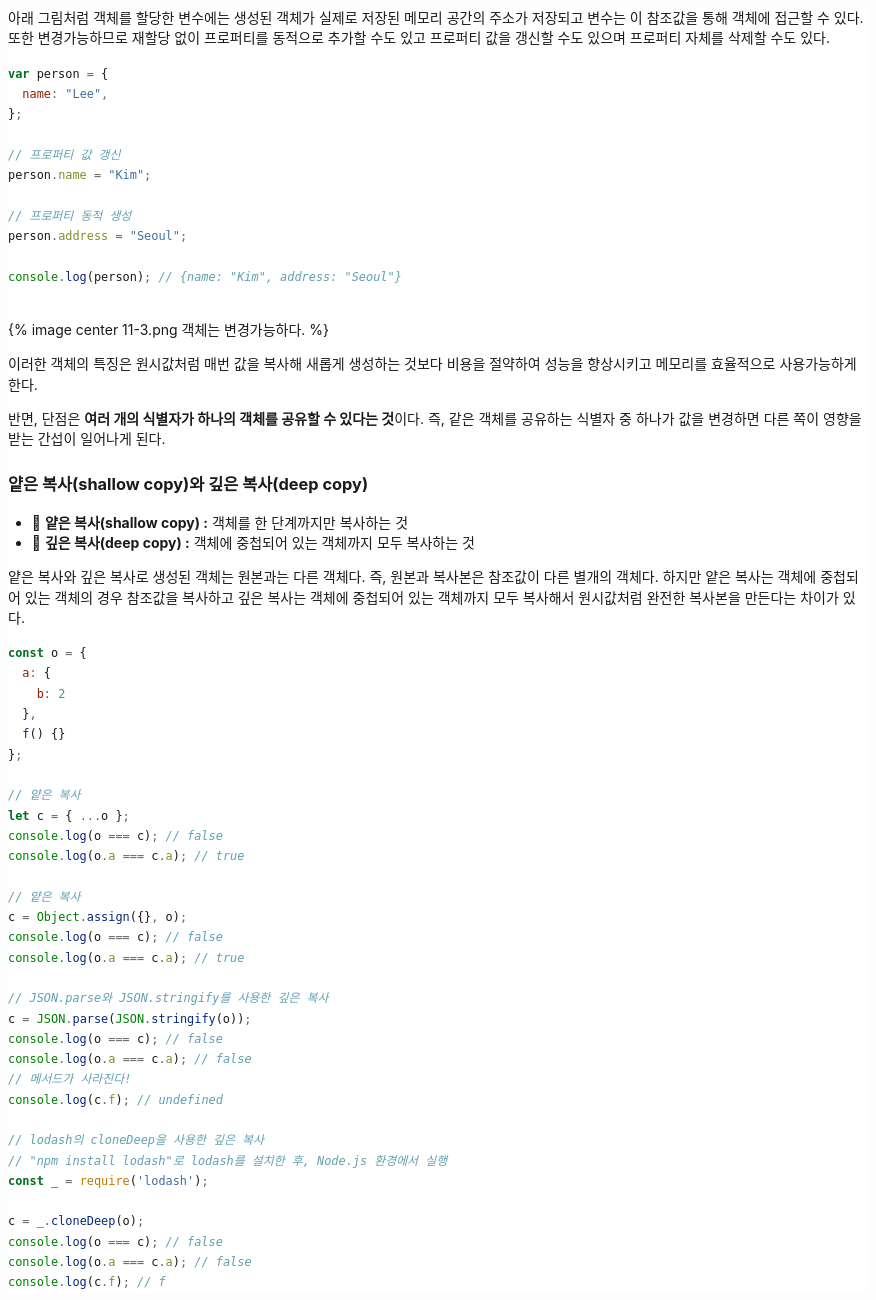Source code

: 아래 그림처럼 객체를 할당한 변수에는 생성된 객체가 실제로 저장된 메모리 공간의 주소가 저장되고 변수는 이 참조값을 통해 객체에 접근할 수 있다. 또한 변경가능하므로 재할당 없이 프로퍼티를 동적으로 추가할 수도 있고 프로퍼티 값을 갱신할 수도 있으며 프로퍼티 자체를 삭제할 수도 있다.

```jsx
var person = {
  name: "Lee",
};

// 프로퍼티 값 갱신
person.name = "Kim";

// 프로퍼티 동적 생성
person.address = "Seoul";

console.log(person); // {name: "Kim", address: "Seoul"}
```

</br>
{% image center 11-3.png 객체는 변경가능하다. %}
</br>

이러한 객체의 특징은 원시값처럼 매번 값을 복사해 새롭게 생성하는 것보다 비용을 절약하여 성능을 향상시키고 메모리를 효율적으로 사용가능하게 한다. 

반면, 단점은 **여러 개의 식별자가 하나의 객체를 공유할 수 있다는 것**이다. 즉, 같은 객체를 공유하는 식별자 중 하나가 값을 변경하면 다른 쪽이 영향을 받는 간섭이 일어나게 된다.

### 얕은 복사(shallow copy)와 깊은 복사(deep copy)

- 📒 **얕은 복사(shallow copy) :** 객체를 한 단계까지만 복사하는 것
- 📒 **깊은 복사(deep copy) :** 객체에 중첩되어 있는 객체까지 모두 복사하는 것

얕은 복사와 깊은 복사로 생성된 객체는 원본과는 다른 객체다. 즉, 원본과 복사본은 참조값이 다른 별개의 객체다. 하지만 얕은 복사는 객체에 중첩되어 있는 객체의 경우 참조값을 복사하고 깊은 복사는 객체에 중첩되어 있는 객체까지 모두 복사해서 원시값처럼 완전한 복사본을 만든다는 차이가 있다.

```js
const o = {
  a: {
    b: 2
  },
  f() {}
};

// 얕은 복사
let c = { ...o }; 
console.log(o === c); // false
console.log(o.a === c.a); // true

// 얕은 복사
c = Object.assign({}, o);
console.log(o === c); // false
console.log(o.a === c.a); // true

// JSON.parse와 JSON.stringify를 사용한 깊은 복사
c = JSON.parse(JSON.stringify(o));
console.log(o === c); // false
console.log(o.a === c.a); // false
// 메서드가 사라진다!
console.log(c.f); // undefined

// lodash의 cloneDeep을 사용한 깊은 복사
// "npm install lodash"로 lodash를 설치한 후, Node.js 환경에서 실행
const _ = require('lodash');

c = _.cloneDeep(o);
console.log(o === c); // false
console.log(o.a === c.a); // false
console.log(c.f); // f
```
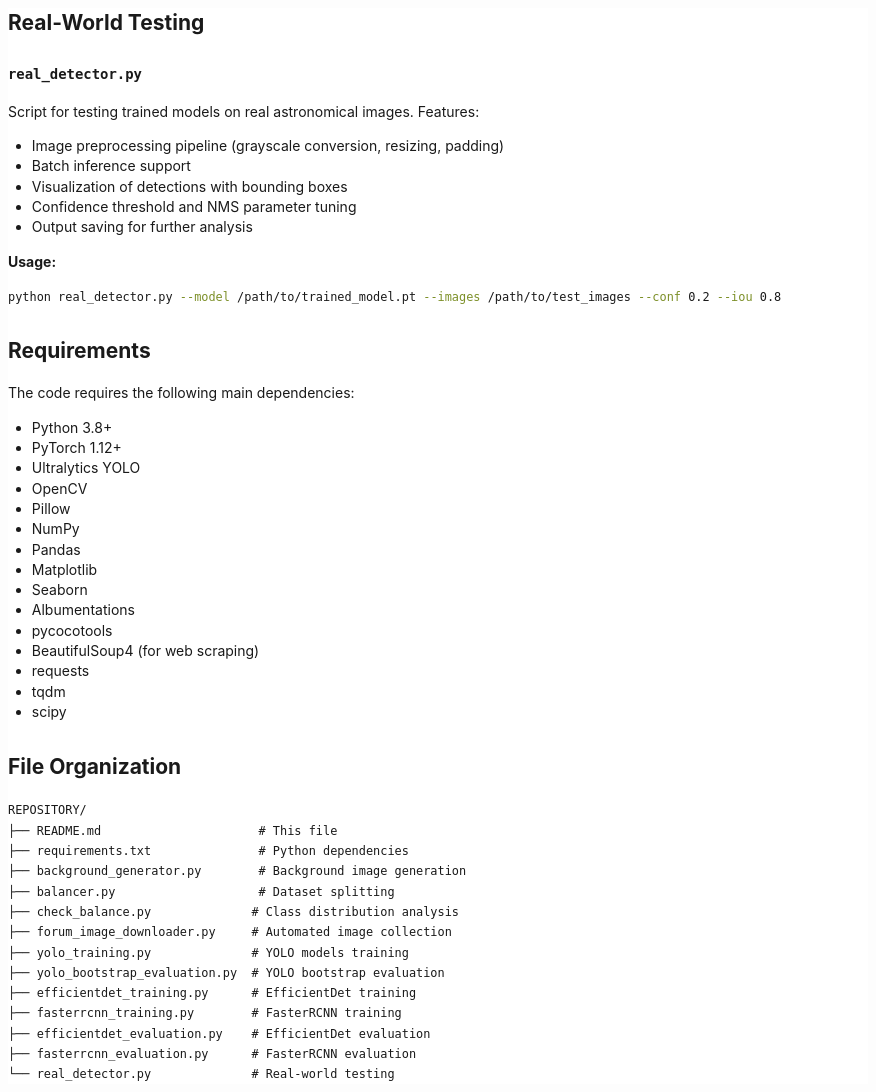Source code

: ## Real-World Testing

### `real_detector.py`
Script for testing trained models on real astronomical images. Features:
- Image preprocessing pipeline (grayscale conversion, resizing, padding)
- Batch inference support
- Visualization of detections with bounding boxes
- Confidence threshold and NMS parameter tuning
- Output saving for further analysis

**Usage:**
```bash
python real_detector.py --model /path/to/trained_model.pt --images /path/to/test_images --conf 0.2 --iou 0.8
```

## Requirements

The code requires the following main dependencies:
- Python 3.8+
- PyTorch 1.12+
- Ultralytics YOLO
- OpenCV
- Pillow
- NumPy
- Pandas
- Matplotlib
- Seaborn
- Albumentations
- pycocotools
- BeautifulSoup4 (for web scraping)
- requests
- tqdm
- scipy

## File Organization

```
REPOSITORY/
├── README.md                      # This file
├── requirements.txt               # Python dependencies
├── background_generator.py        # Background image generation
├── balancer.py                    # Dataset splitting
├── check_balance.py              # Class distribution analysis
├── forum_image_downloader.py     # Automated image collection
├── yolo_training.py              # YOLO models training
├── yolo_bootstrap_evaluation.py  # YOLO bootstrap evaluation
├── efficientdet_training.py      # EfficientDet training
├── fasterrcnn_training.py        # FasterRCNN training
├── efficientdet_evaluation.py    # EfficientDet evaluation
├── fasterrcnn_evaluation.py      # FasterRCNN evaluation
└── real_detector.py              # Real-world testing
```
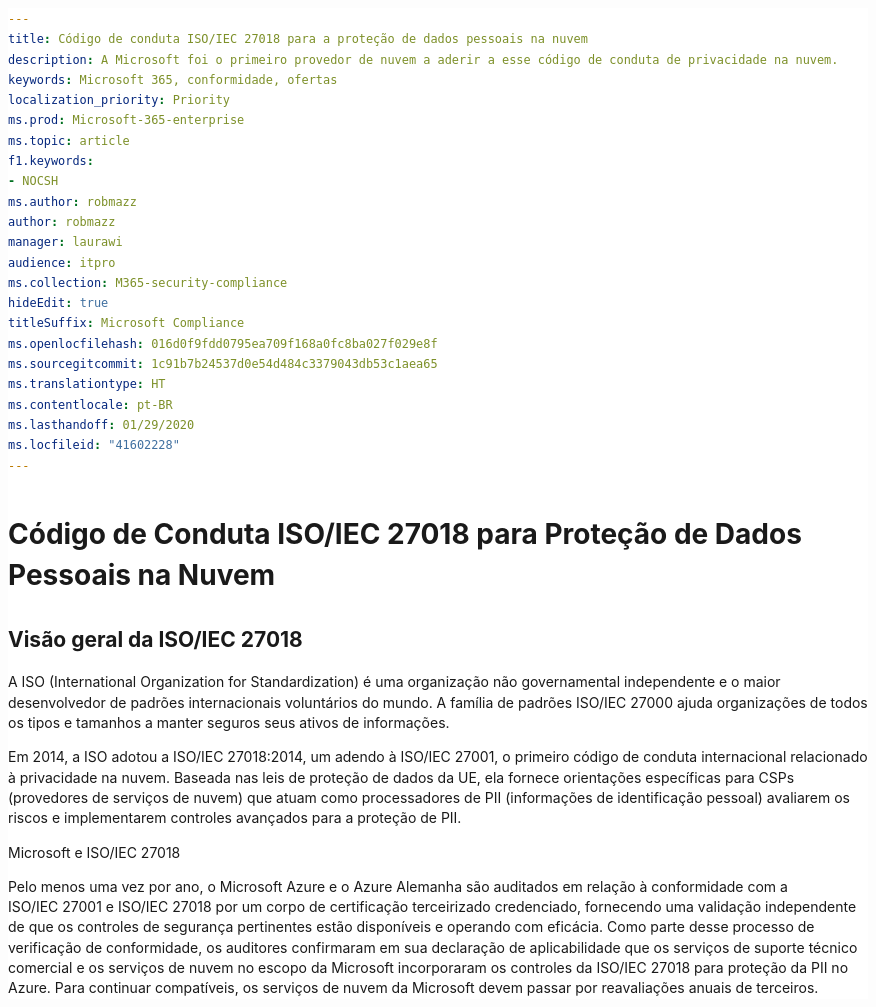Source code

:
 ```yaml
---
title: Código de conduta ISO/IEC 27018 para a proteção de dados pessoais na nuvem
description: A Microsoft foi o primeiro provedor de nuvem a aderir a esse código de conduta de privacidade na nuvem.
keywords: Microsoft 365, conformidade, ofertas
localization_priority: Priority
ms.prod: Microsoft-365-enterprise
ms.topic: article
f1.keywords:
- NOCSH
ms.author: robmazz
author: robmazz
manager: laurawi
audience: itpro
ms.collection: M365-security-compliance
hideEdit: true
titleSuffix: Microsoft Compliance
ms.openlocfilehash: 016d0f9fdd0795ea709f168a0fc8ba027f029e8f
ms.sourcegitcommit: 1c91b7b24537d0e54d484c3379043db53c1aea65
ms.translationtype: HT
ms.contentlocale: pt-BR
ms.lasthandoff: 01/29/2020
ms.locfileid: "41602228"
---
```

# <a name="isoiec-27018-code-of-practice-for-protecting-personal-data-in-the-cloud"></a>Código de Conduta ISO/IEC 27018 para Proteção de Dados Pessoais na Nuvem

## <a name="isoiec-27018-overview"></a>Visão geral da ISO/IEC 27018

A ISO (International Organization for Standardization) é uma organização não governamental independente e o maior desenvolvedor de padrões internacionais voluntários do mundo. A família de padrões ISO/IEC 27000 ajuda organizações de todos os tipos e tamanhos a manter seguros seus ativos de informações.

Em 2014, a ISO adotou a ISO/IEC 27018:2014, um adendo à ISO/IEC 27001, o primeiro código de conduta internacional relacionado à privacidade na nuvem. Baseada nas leis de proteção de dados da UE, ela fornece orientações específicas para CSPs (provedores de serviços de nuvem) que atuam como processadores de PII (informações de identificação pessoal) avaliarem os riscos e implementarem controles avançados para a proteção de PII.

Microsoft e ISO/IEC 27018

Pelo menos uma vez por ano, o Microsoft Azure e o Azure Alemanha são auditados em relação à conformidade com a ISO/IEC 27001 e ISO/IEC 27018 por um corpo de certificação terceirizado credenciado, fornecendo uma validação independente de que os controles de segurança pertinentes estão disponíveis e operando com eficácia. Como parte desse processo de verificação de conformidade, os auditores confirmaram em sua declaração de aplicabilidade que os serviços de suporte técnico comercial e os serviços de nuvem no escopo da Microsoft incorporaram os controles da ISO/IEC 27018 para proteção da PII no Azure. Para continuar compatíveis, os serviços de nuvem da Microsoft devem passar por reavaliações anuais de terceiros.
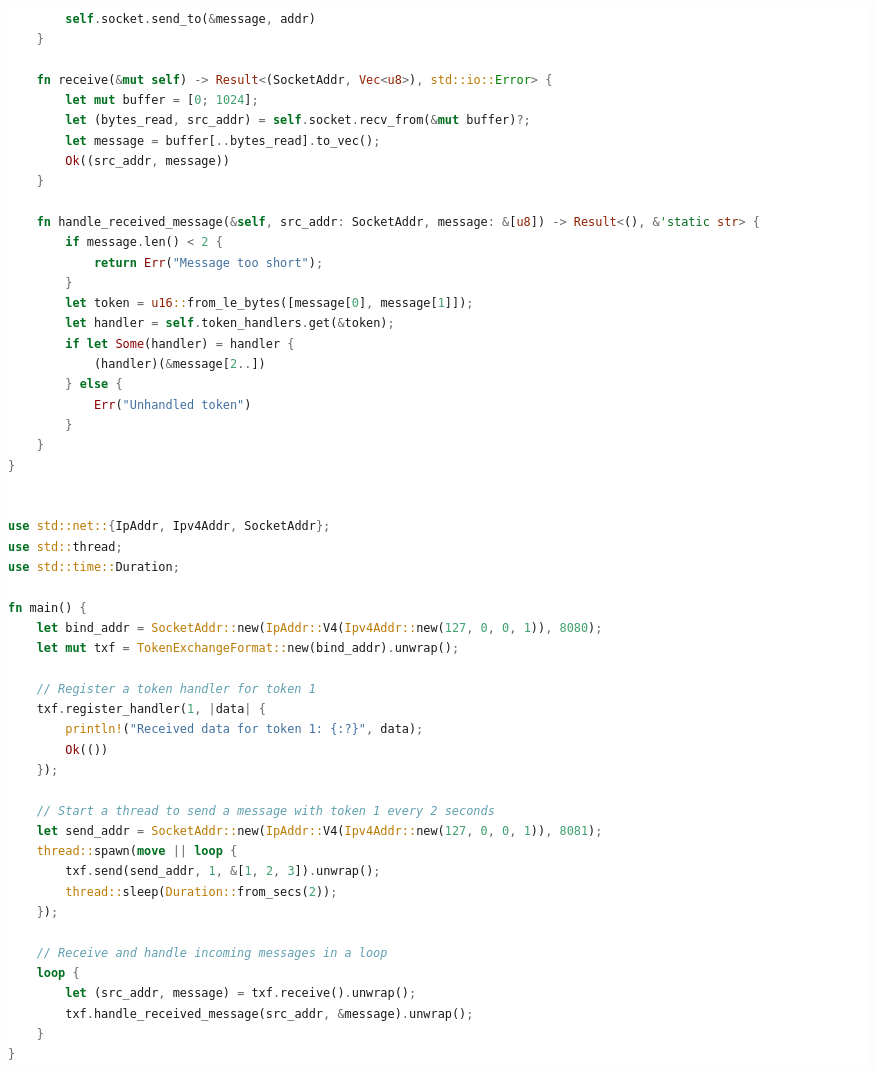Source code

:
 ```rs
        self.socket.send_to(&message, addr)
    }

    fn receive(&mut self) -> Result<(SocketAddr, Vec<u8>), std::io::Error> {
        let mut buffer = [0; 1024];
        let (bytes_read, src_addr) = self.socket.recv_from(&mut buffer)?;
        let message = buffer[..bytes_read].to_vec();
        Ok((src_addr, message))
    }

    fn handle_received_message(&self, src_addr: SocketAddr, message: &[u8]) -> Result<(), &'static str> {
        if message.len() < 2 {
            return Err("Message too short");
        }
        let token = u16::from_le_bytes([message[0], message[1]]);
        let handler = self.token_handlers.get(&token);
        if let Some(handler) = handler {
            (handler)(&message[2..])
        } else {
            Err("Unhandled token")
        }
    }
}


use std::net::{IpAddr, Ipv4Addr, SocketAddr};
use std::thread;
use std::time::Duration;

fn main() {
    let bind_addr = SocketAddr::new(IpAddr::V4(Ipv4Addr::new(127, 0, 0, 1)), 8080);
    let mut txf = TokenExchangeFormat::new(bind_addr).unwrap();

    // Register a token handler for token 1
    txf.register_handler(1, |data| {
        println!("Received data for token 1: {:?}", data);
        Ok(())
    });

    // Start a thread to send a message with token 1 every 2 seconds
    let send_addr = SocketAddr::new(IpAddr::V4(Ipv4Addr::new(127, 0, 0, 1)), 8081);
    thread::spawn(move || loop {
        txf.send(send_addr, 1, &[1, 2, 3]).unwrap();
        thread::sleep(Duration::from_secs(2));
    });

    // Receive and handle incoming messages in a loop
    loop {
        let (src_addr, message) = txf.receive().unwrap();
        txf.handle_received_message(src_addr, &message).unwrap();
    }
}


```
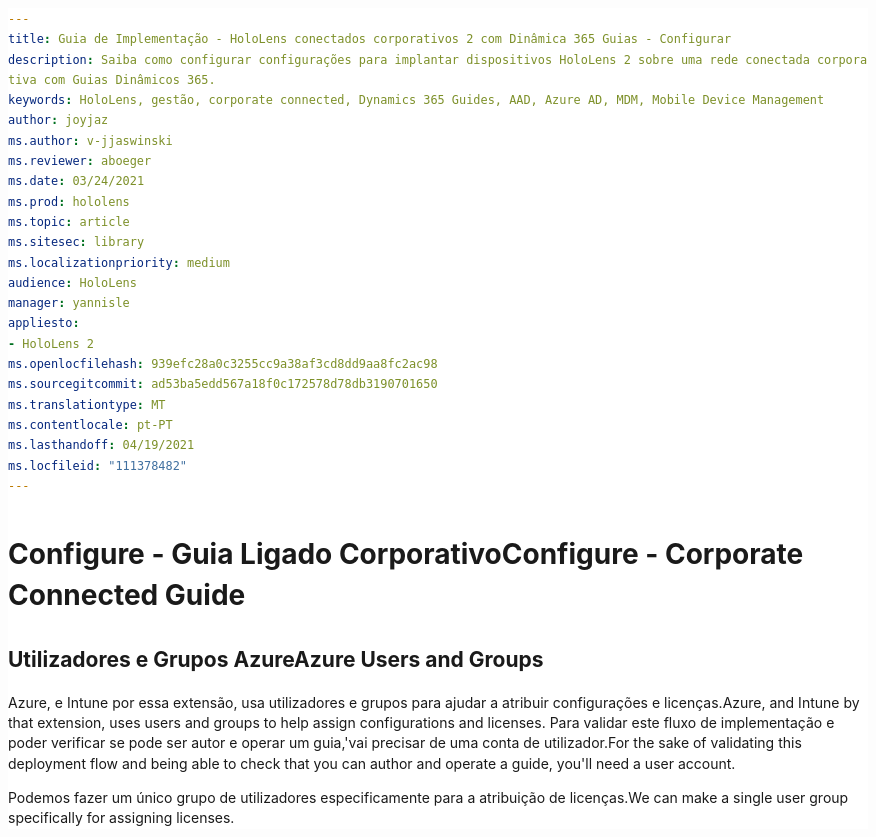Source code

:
 ```yaml
---
title: Guia de Implementação - HoloLens conectados corporativos 2 com Dinâmica 365 Guias - Configurar
description: Saiba como configurar configurações para implantar dispositivos HoloLens 2 sobre uma rede conectada corporativa com Guias Dinâmicos 365.
keywords: HoloLens, gestão, corporate connected, Dynamics 365 Guides, AAD, Azure AD, MDM, Mobile Device Management
author: joyjaz
ms.author: v-jjaswinski
ms.reviewer: aboeger
ms.date: 03/24/2021
ms.prod: hololens
ms.topic: article
ms.sitesec: library
ms.localizationpriority: medium
audience: HoloLens
manager: yannisle
appliesto:
- HoloLens 2
ms.openlocfilehash: 939efc28a0c3255cc9a38af3cd8dd9aa8fc2ac98
ms.sourcegitcommit: ad53ba5edd567a18f0c172578d78db3190701650
ms.translationtype: MT
ms.contentlocale: pt-PT
ms.lasthandoff: 04/19/2021
ms.locfileid: "111378482"
---
```

# <a name="configure---corporate-connected-guide"></a><span data-ttu-id="3f978-104">Configure - Guia Ligado Corporativo</span><span class="sxs-lookup"><span data-stu-id="3f978-104">Configure - Corporate Connected Guide</span></span>

## <a name="azure-users-and-groups"></a><span data-ttu-id="3f978-105">Utilizadores e Grupos Azure</span><span class="sxs-lookup"><span data-stu-id="3f978-105">Azure Users and Groups</span></span>

<span data-ttu-id="3f978-106">Azure, e Intune por essa extensão, usa utilizadores e grupos para ajudar a atribuir configurações e licenças.</span><span class="sxs-lookup"><span data-stu-id="3f978-106">Azure, and Intune by that extension, uses users and groups to help assign configurations and licenses.</span></span> <span data-ttu-id="3f978-107">Para validar este fluxo de implementação e poder verificar se pode ser autor e operar um guia,&#39;vai precisar de uma conta de utilizador.</span><span class="sxs-lookup"><span data-stu-id="3f978-107">For the sake of validating this deployment flow and being able to check that you can author and operate a guide, you&#39;ll need a user account.</span></span>

<span data-ttu-id="3f978-108">Podemos fazer um único grupo de utilizadores especificamente para a atribuição de licenças.</span><span class="sxs-lookup"><span data-stu-id="3f978-108">We can make a single user group specifically for assigning licenses.</span></span>
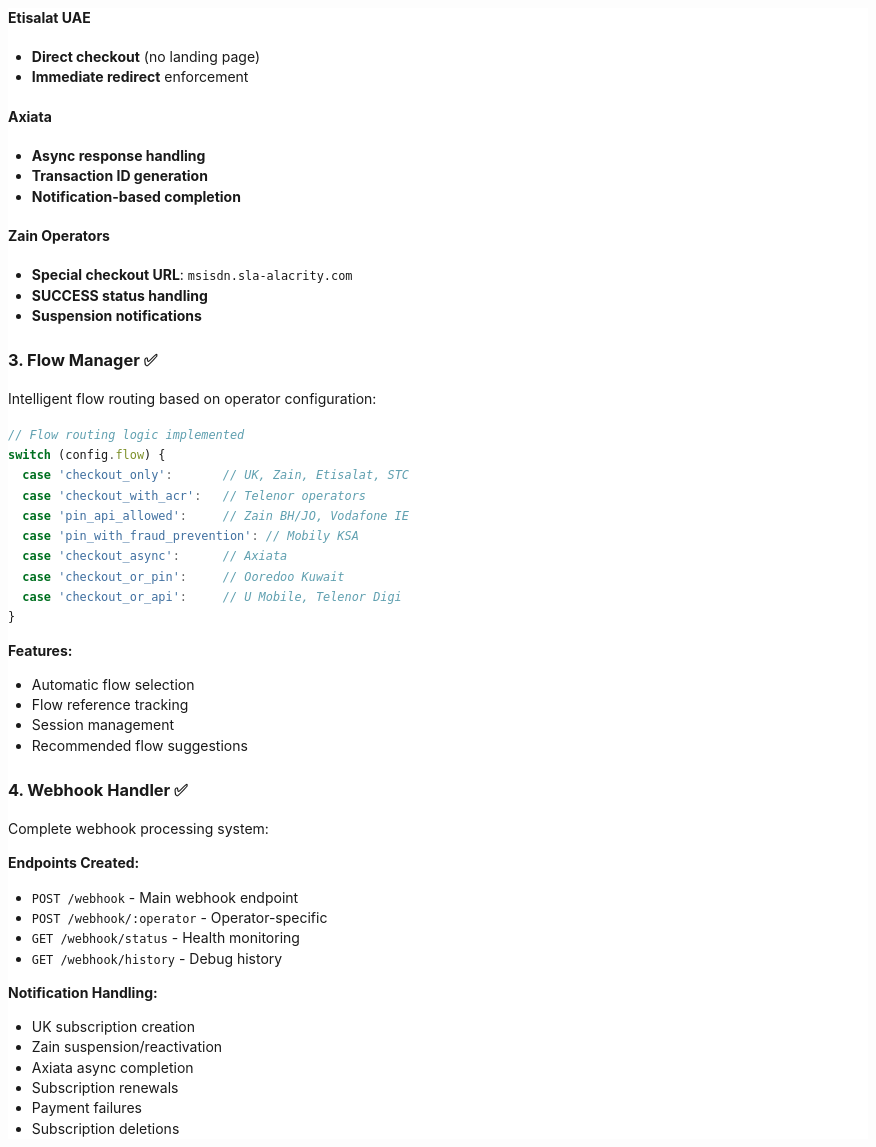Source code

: #### Etisalat UAE
- **Direct checkout** (no landing page)
- **Immediate redirect** enforcement

#### Axiata
- **Async response handling**
- **Transaction ID generation**
- **Notification-based completion**

#### Zain Operators
- **Special checkout URL**: `msisdn.sla-alacrity.com`
- **SUCCESS status handling**
- **Suspension notifications**

### 3. Flow Manager ✅
Intelligent flow routing based on operator configuration:

```javascript
// Flow routing logic implemented
switch (config.flow) {
  case 'checkout_only':       // UK, Zain, Etisalat, STC
  case 'checkout_with_acr':   // Telenor operators
  case 'pin_api_allowed':     // Zain BH/JO, Vodafone IE
  case 'pin_with_fraud_prevention': // Mobily KSA
  case 'checkout_async':      // Axiata
  case 'checkout_or_pin':     // Ooredoo Kuwait
  case 'checkout_or_api':     // U Mobile, Telenor Digi
}
```

**Features:**
- Automatic flow selection
- Flow reference tracking
- Session management
- Recommended flow suggestions

### 4. Webhook Handler ✅
Complete webhook processing system:

**Endpoints Created:**
- `POST /webhook` - Main webhook endpoint
- `POST /webhook/:operator` - Operator-specific
- `GET /webhook/status` - Health monitoring
- `GET /webhook/history` - Debug history

**Notification Handling:**
- UK subscription creation
- Zain suspension/reactivation
- Axiata async completion
- Subscription renewals
- Payment failures
- Subscription deletions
......
▸ ACTION ITEM
Copy each line in the data that holds the word "POST".

▸ EXPECTED ANSWER
- `POST /webhook` - Main webhook endpoint
- `POST /webhook/:operator` - Operator-specific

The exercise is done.